# THE DATA:

□ □ □ □ □ □ □

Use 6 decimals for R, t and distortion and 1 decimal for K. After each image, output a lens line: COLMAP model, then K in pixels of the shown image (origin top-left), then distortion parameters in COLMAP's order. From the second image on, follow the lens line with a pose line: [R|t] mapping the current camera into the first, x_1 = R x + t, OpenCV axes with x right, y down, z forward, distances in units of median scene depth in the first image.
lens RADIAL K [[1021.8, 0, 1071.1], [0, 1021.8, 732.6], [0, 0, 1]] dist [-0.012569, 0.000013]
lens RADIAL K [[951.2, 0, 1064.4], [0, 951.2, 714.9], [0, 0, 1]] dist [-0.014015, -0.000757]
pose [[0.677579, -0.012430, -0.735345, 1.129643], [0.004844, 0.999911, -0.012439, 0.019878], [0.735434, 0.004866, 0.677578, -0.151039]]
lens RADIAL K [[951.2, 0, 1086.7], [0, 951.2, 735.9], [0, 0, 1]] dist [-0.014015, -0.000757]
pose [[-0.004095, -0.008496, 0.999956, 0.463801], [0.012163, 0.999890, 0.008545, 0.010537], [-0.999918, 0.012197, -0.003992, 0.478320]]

□ □ □ □ □ □ □

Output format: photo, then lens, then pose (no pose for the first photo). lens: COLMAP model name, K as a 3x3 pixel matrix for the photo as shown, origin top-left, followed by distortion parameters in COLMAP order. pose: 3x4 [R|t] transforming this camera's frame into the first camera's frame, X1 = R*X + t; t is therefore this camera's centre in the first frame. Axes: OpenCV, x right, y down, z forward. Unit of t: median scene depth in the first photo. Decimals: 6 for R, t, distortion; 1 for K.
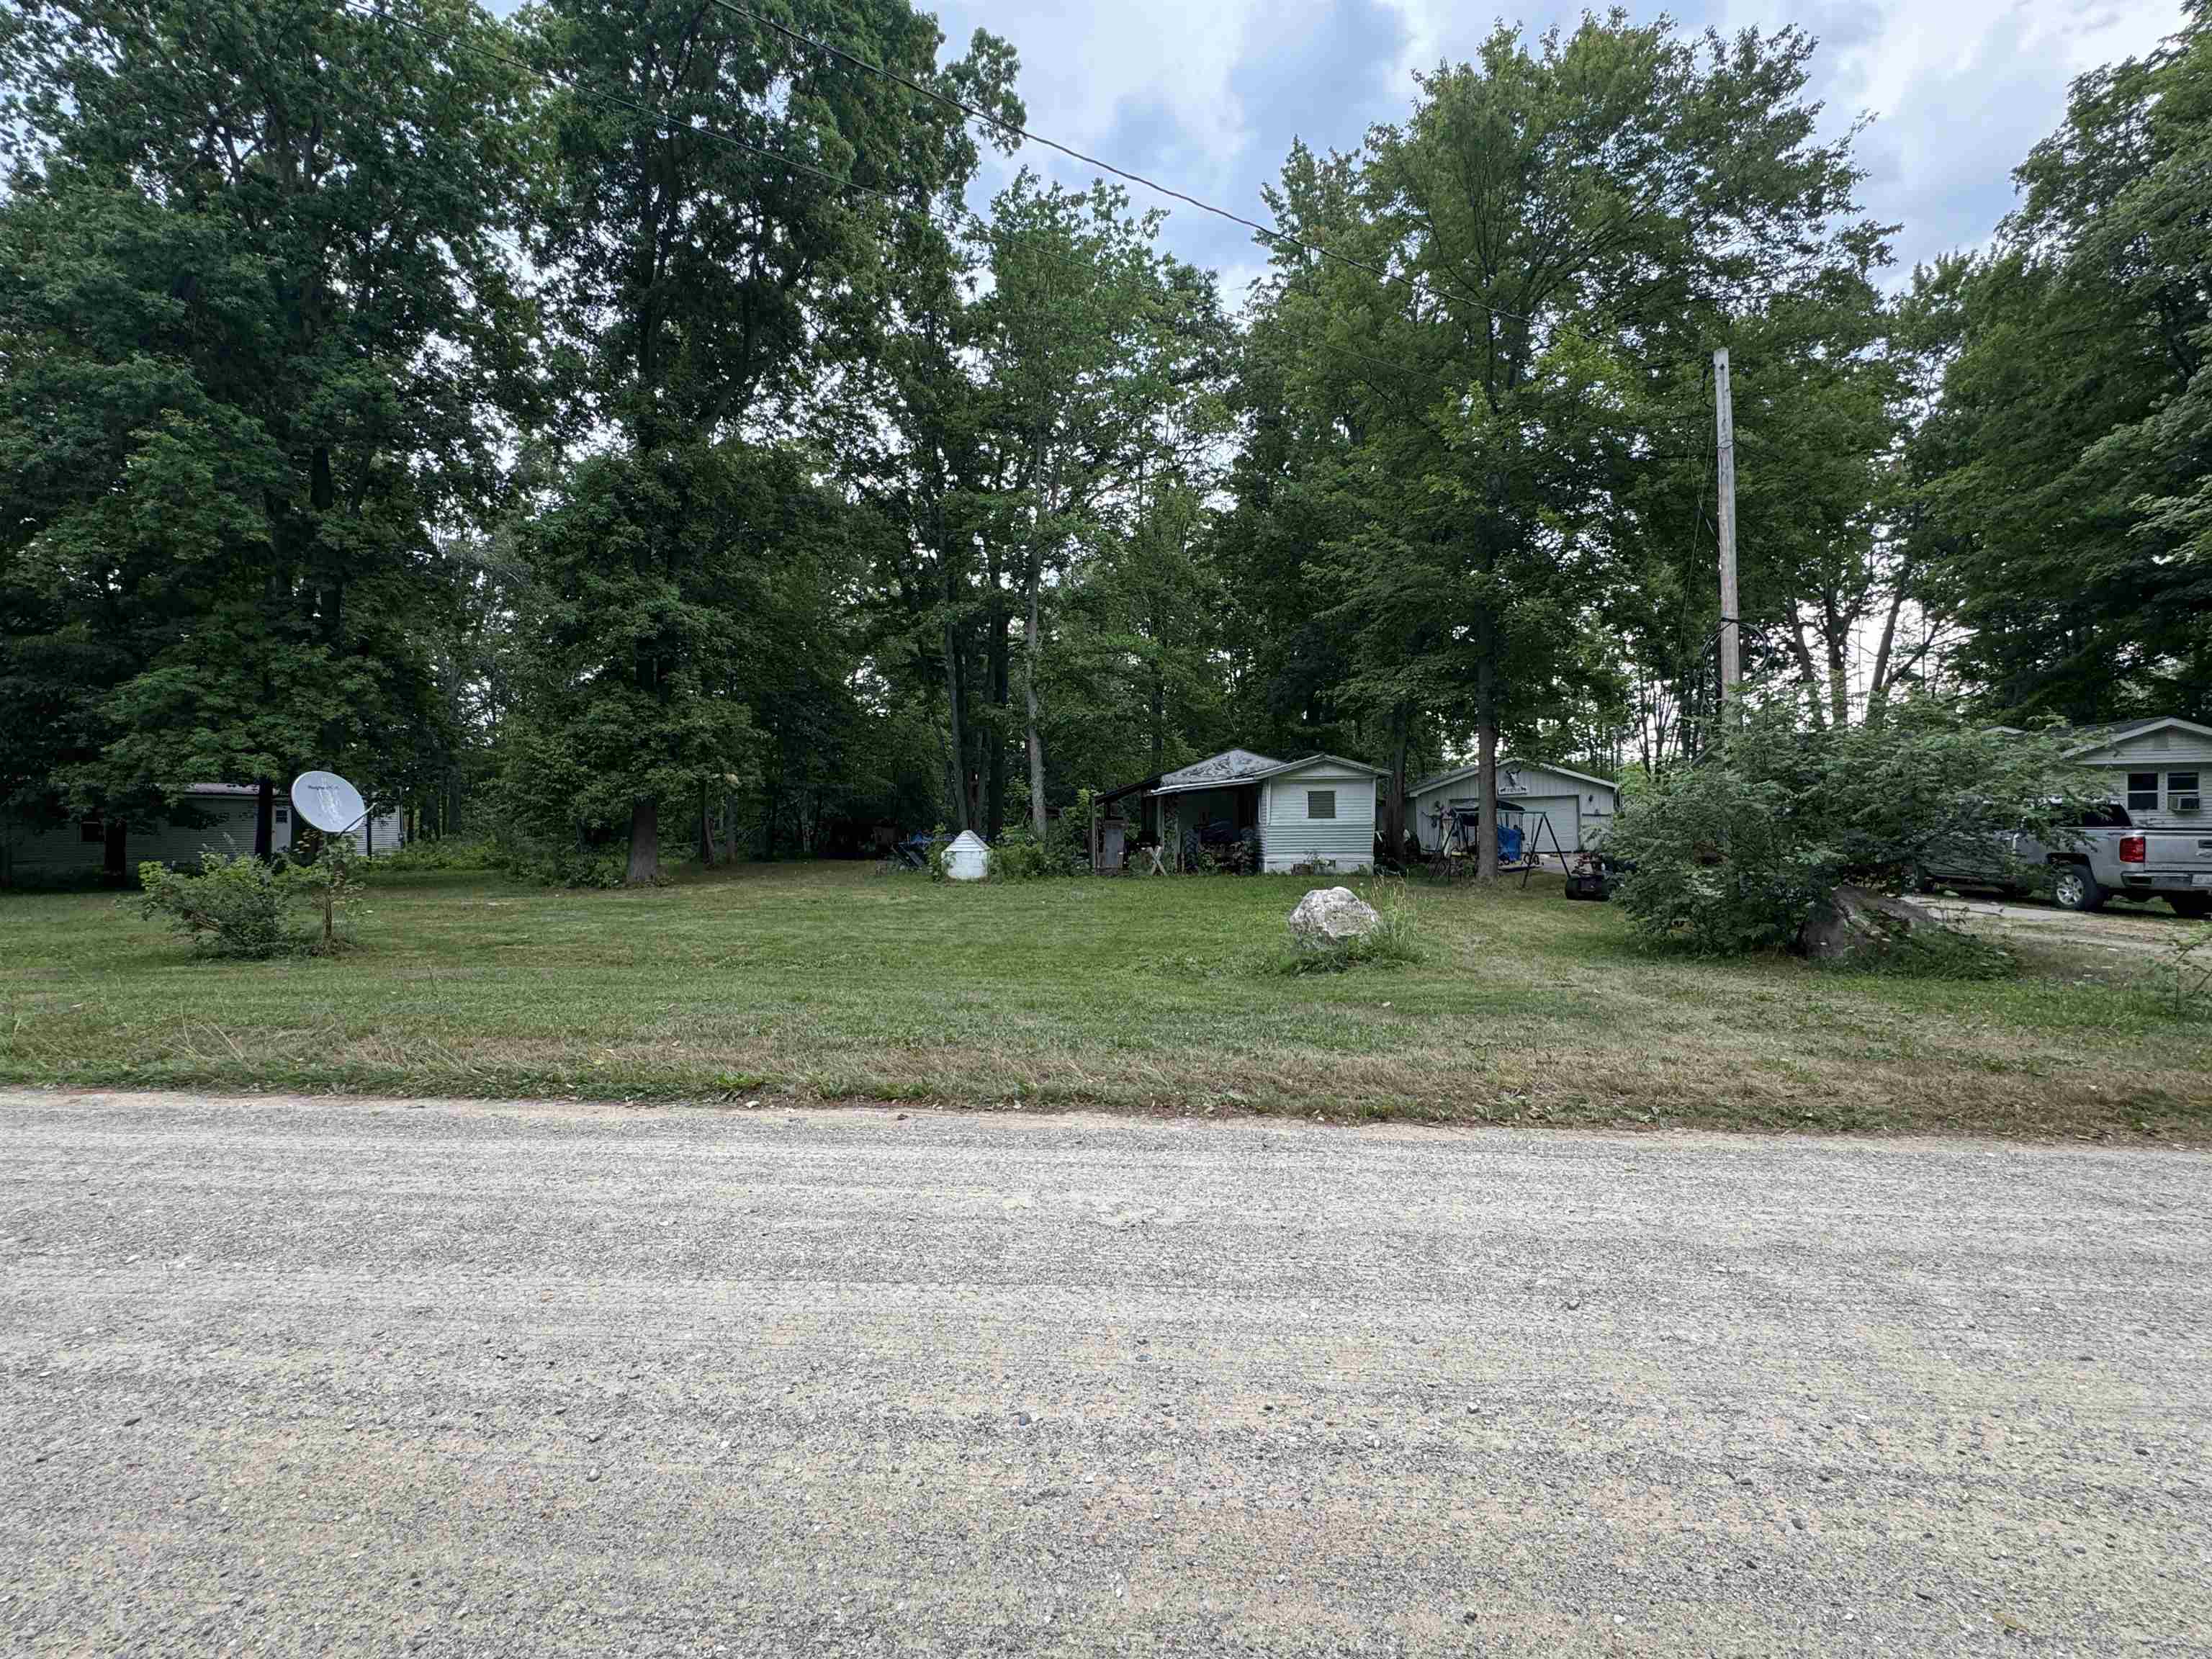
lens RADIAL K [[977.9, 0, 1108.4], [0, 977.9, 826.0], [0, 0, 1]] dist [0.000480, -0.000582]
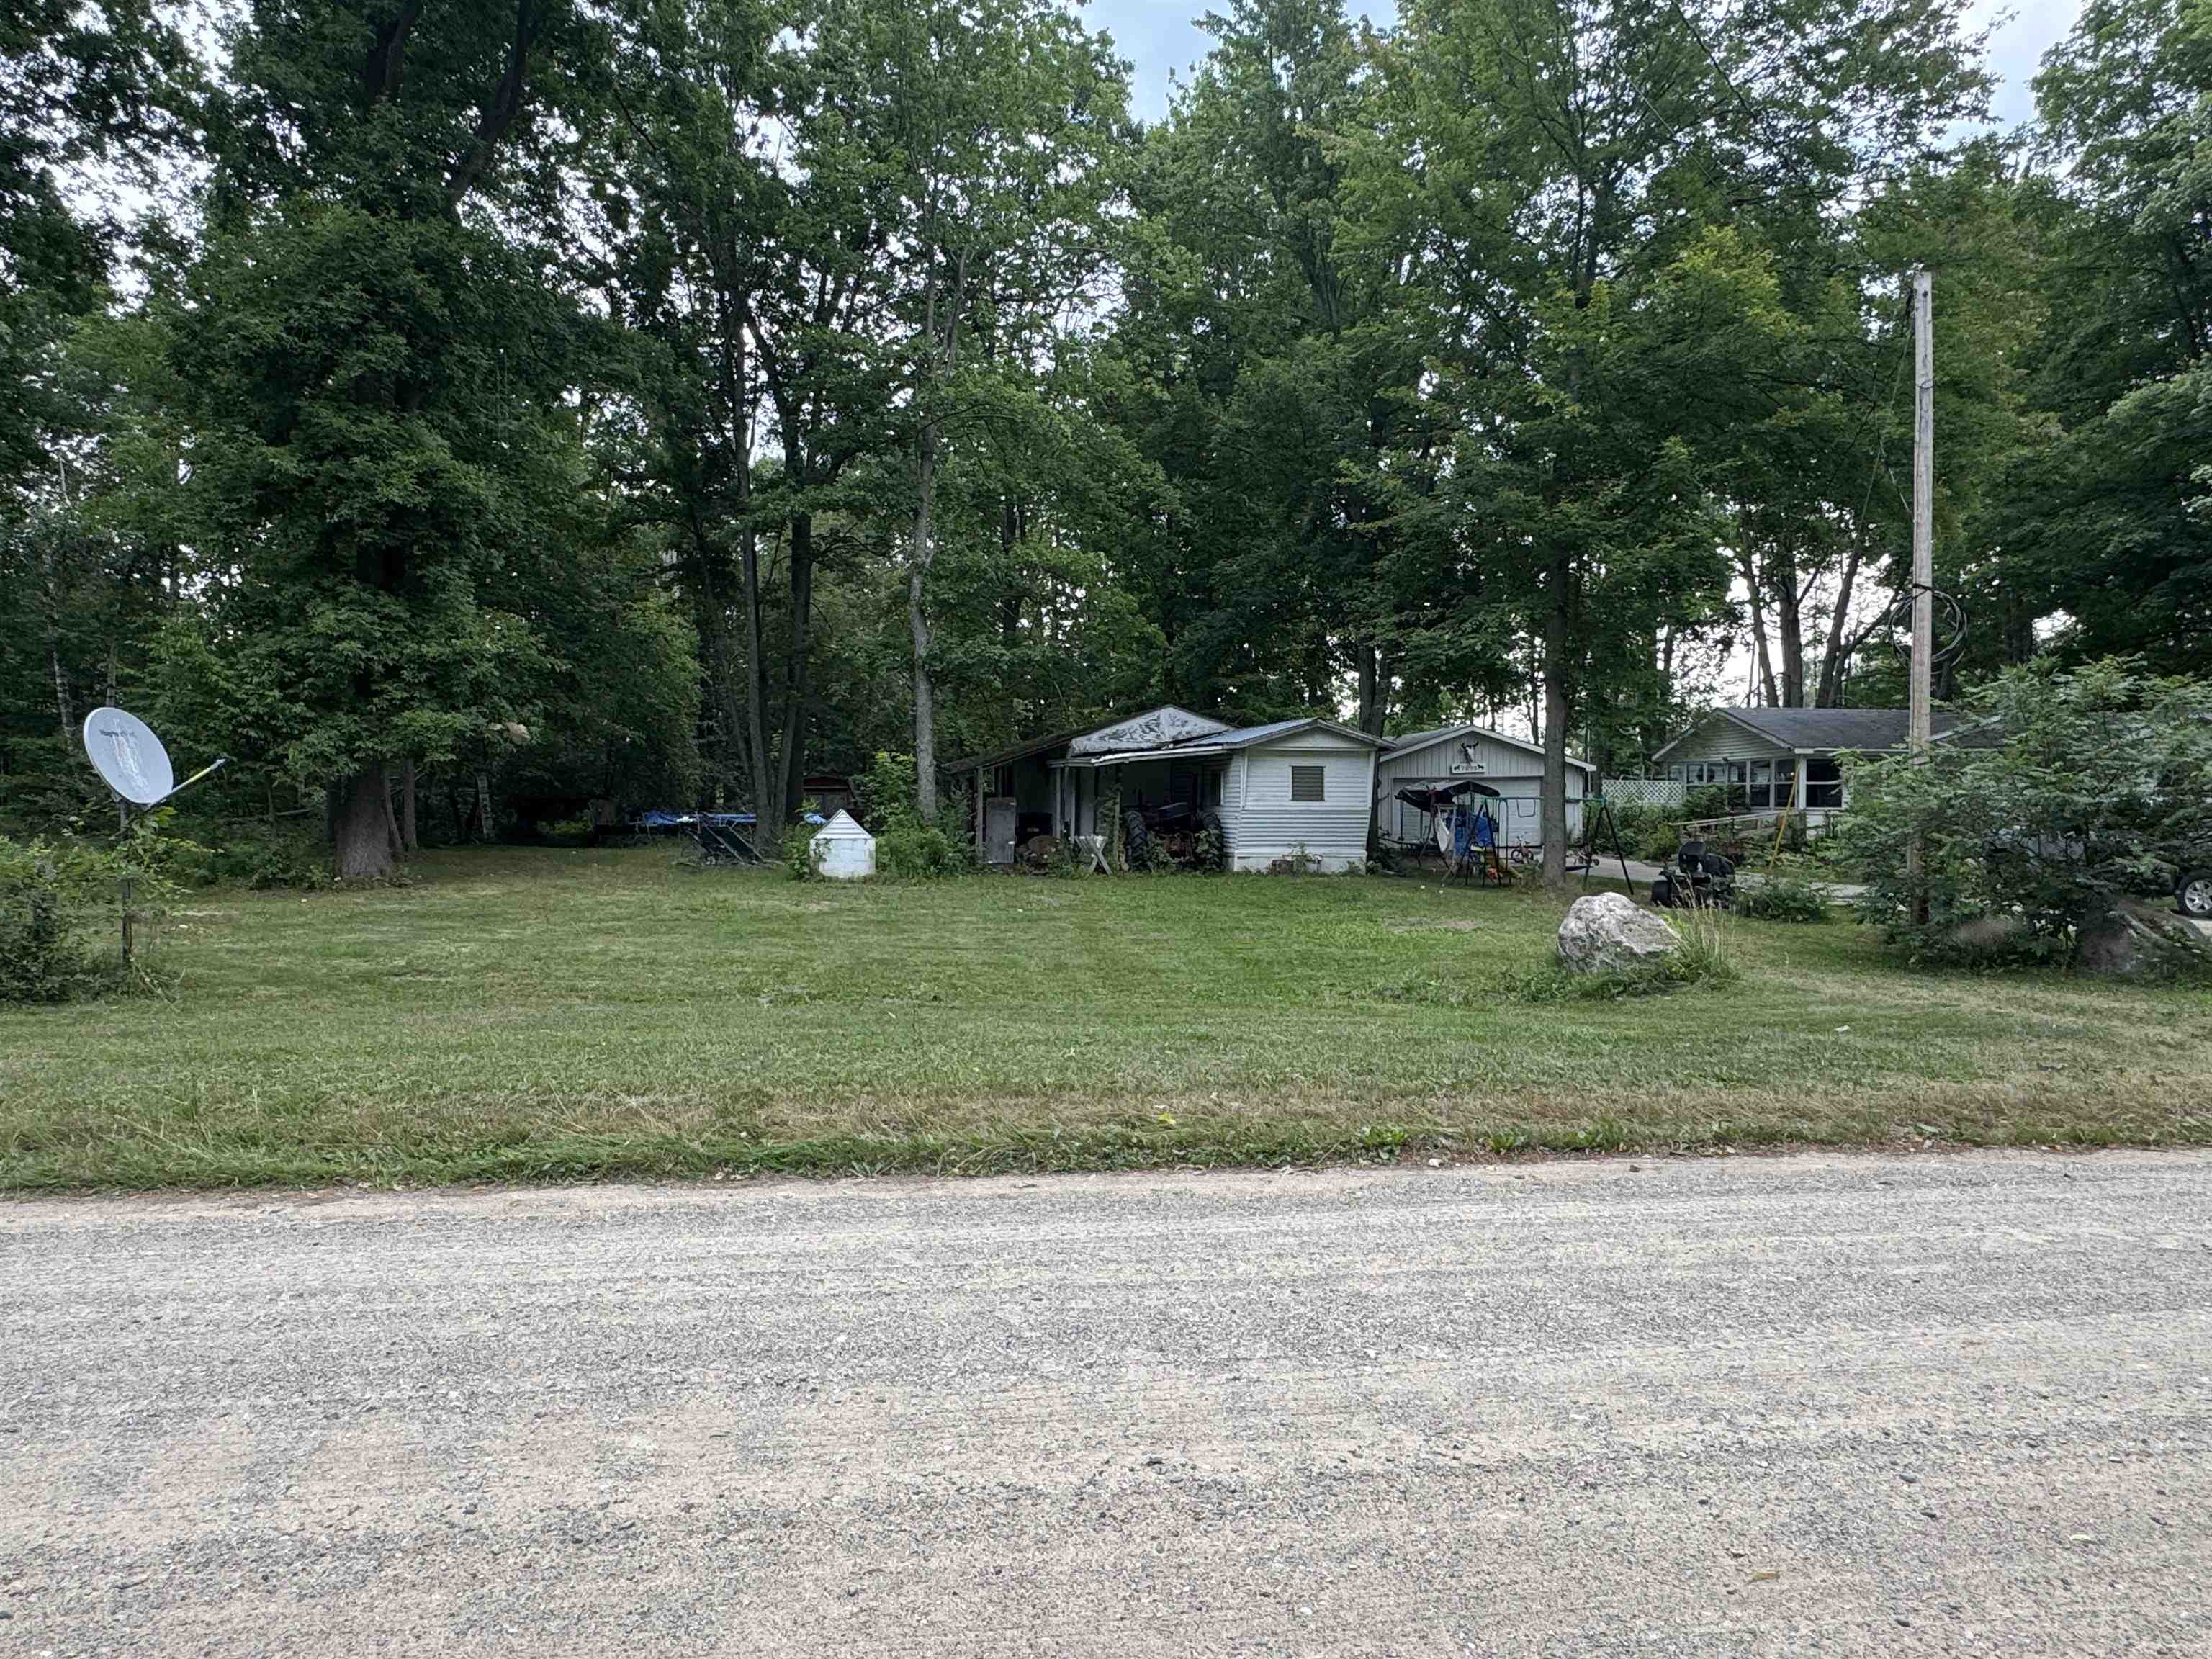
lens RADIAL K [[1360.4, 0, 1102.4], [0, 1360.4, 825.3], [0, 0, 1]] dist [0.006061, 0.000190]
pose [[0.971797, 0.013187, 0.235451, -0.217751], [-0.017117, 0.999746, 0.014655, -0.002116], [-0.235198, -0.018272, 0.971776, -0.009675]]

□ □ □ □ □ □ □

Can you write out, word for word, every line from the one containing "Use 6 decimals" down to the one containing "0.012197, -0.003992, 0.478320]]", including both of those lines?

Use 6 decimals for R, t and distortion and 1 decimal for K. After each image, output a lens line: COLMAP model, then K in pixels of the shown image (origin top-left), then distortion parameters in COLMAP's order. From the second image on, follow the lens line with a pose line: [R|t] mapping the current camera into the first, x_1 = R x + t, OpenCV axes with x right, y down, z forward, distances in units of median scene depth in the first image.
lens RADIAL K [[1021.8, 0, 1071.1], [0, 1021.8, 732.6], [0, 0, 1]] dist [-0.012569, 0.000013]
lens RADIAL K [[951.2, 0, 1064.4], [0, 951.2, 714.9], [0, 0, 1]] dist [-0.014015, -0.000757]
pose [[0.677579, -0.012430, -0.735345, 1.129643], [0.004844, 0.999911, -0.012439, 0.019878], [0.735434, 0.004866, 0.677578, -0.151039]]
lens RADIAL K [[951.2, 0, 1086.7], [0, 951.2, 735.9], [0, 0, 1]] dist [-0.014015, -0.000757]
pose [[-0.004095, -0.008496, 0.999956, 0.463801], [0.012163, 0.999890, 0.008545, 0.010537], [-0.999918, 0.012197, -0.003992, 0.478320]]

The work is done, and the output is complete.